Thompson has come to terms with the fact that running can no longer be her main source of fitness. But since graduating from oncology in January, she has been able to reintroduce small amounts of running back into her life, 10 or 15 minutes once or twice a week. And when she’s out there, she’s not wishing she was faster, she’s just appreciating what she can do. “It’s just pure elation and an immense amount of gratitude,” she said. “The other day, I was like, ‘Thank you, legs. I know you ran 35:13 a lifetime ago, but I can’t believe we’re back here again.’”
Last month, to mark her 36th birthday and six years since her diagnosis, Thompson invited friends to do a track workout with her. Only one of them had run track previously, but they were enthusiastic to learn more about her “former life.” In college, she loved doing repeat 300s, so they did 4 x 300m followed by an all-out 300m, 200m, and 100m. Thompson couldn’t stop smiling the whole time. She wore her college track spikes, which she had recently found, and they lasted up until the final 100m when the soles fell off.
“It felt like a fitting end, like a track spike version of a Viking funeral,” she said. “My calves were also insanely sore for over a week and eventually I got sick from being run down, likely from pushing it a bit too much that day. But it was totally worth it—a real YOLO day.”
Thompson knows there’s a good chance that she will have to phase running back out at some point, but she’s appreciating what she has while she has it.

She still follows the sport, but for her peace of mind, she has to be selective about how she does so and who she follows. She attended last year’s Olympic Trials with one of her former college teammates and had a great time, but there were also some challenges. “I kind of felt like an alien because there’s so much community and casual fitness, and I can’t talk about running shoes,” she said. “I think it’s very fun to be in community with others on that, but I also feel very much outside of the typical running viewership.”
When reflecting on the running-related lessons she has learned from her struggles, Thompson offered the following advice: “Do the work to diversify your identity.

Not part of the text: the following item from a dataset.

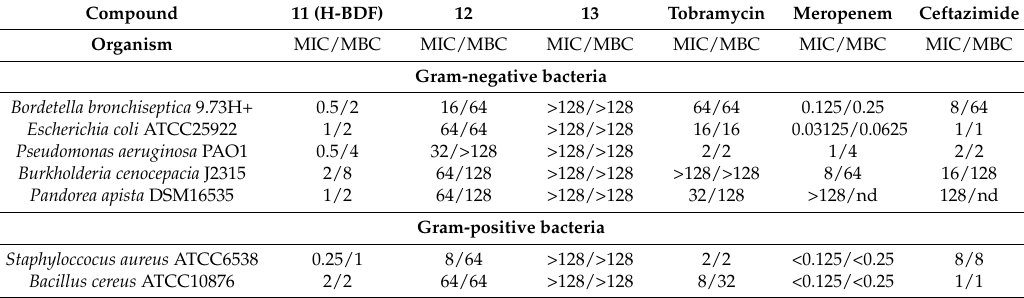
Table 2. Anitmicrobial activities of new compounds 11 , 12 and 13 against Gram-negative and Gram-positive bacteria—minimal inhibitory concentrations (MIC, µ g/mL) and minimal bactericidal concentration (MBC, µ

Don’t wait until you’ve hit rock bottom. The trap I kept falling into is, ‘Well, I have running, so I don’t need to meditate.’ Or, ‘I don’t need to to go for mindfulness walks, be more intentional about talking to my friends, or find other ways to decompress and feel calm.’”
She says diversifying one’s identity could take many forms, but it might look like a runner identifying the season they enjoy running in the least and taking a step back and leaning into something else, socializing in a different way, or experimenting with a new hobby.
And for those who already can’t run or are afraid of losing their ability to run: “I think a big part of running is just tapping into yourself and digging deep,” she said. “And in your bones, you have tools to find a way through. It won’t be fun. For me, it was massively depressing and very hard. But it’s also not going to kill you. Give yourself space to grieve, maybe see a therapist, and keep trying and asking for help.”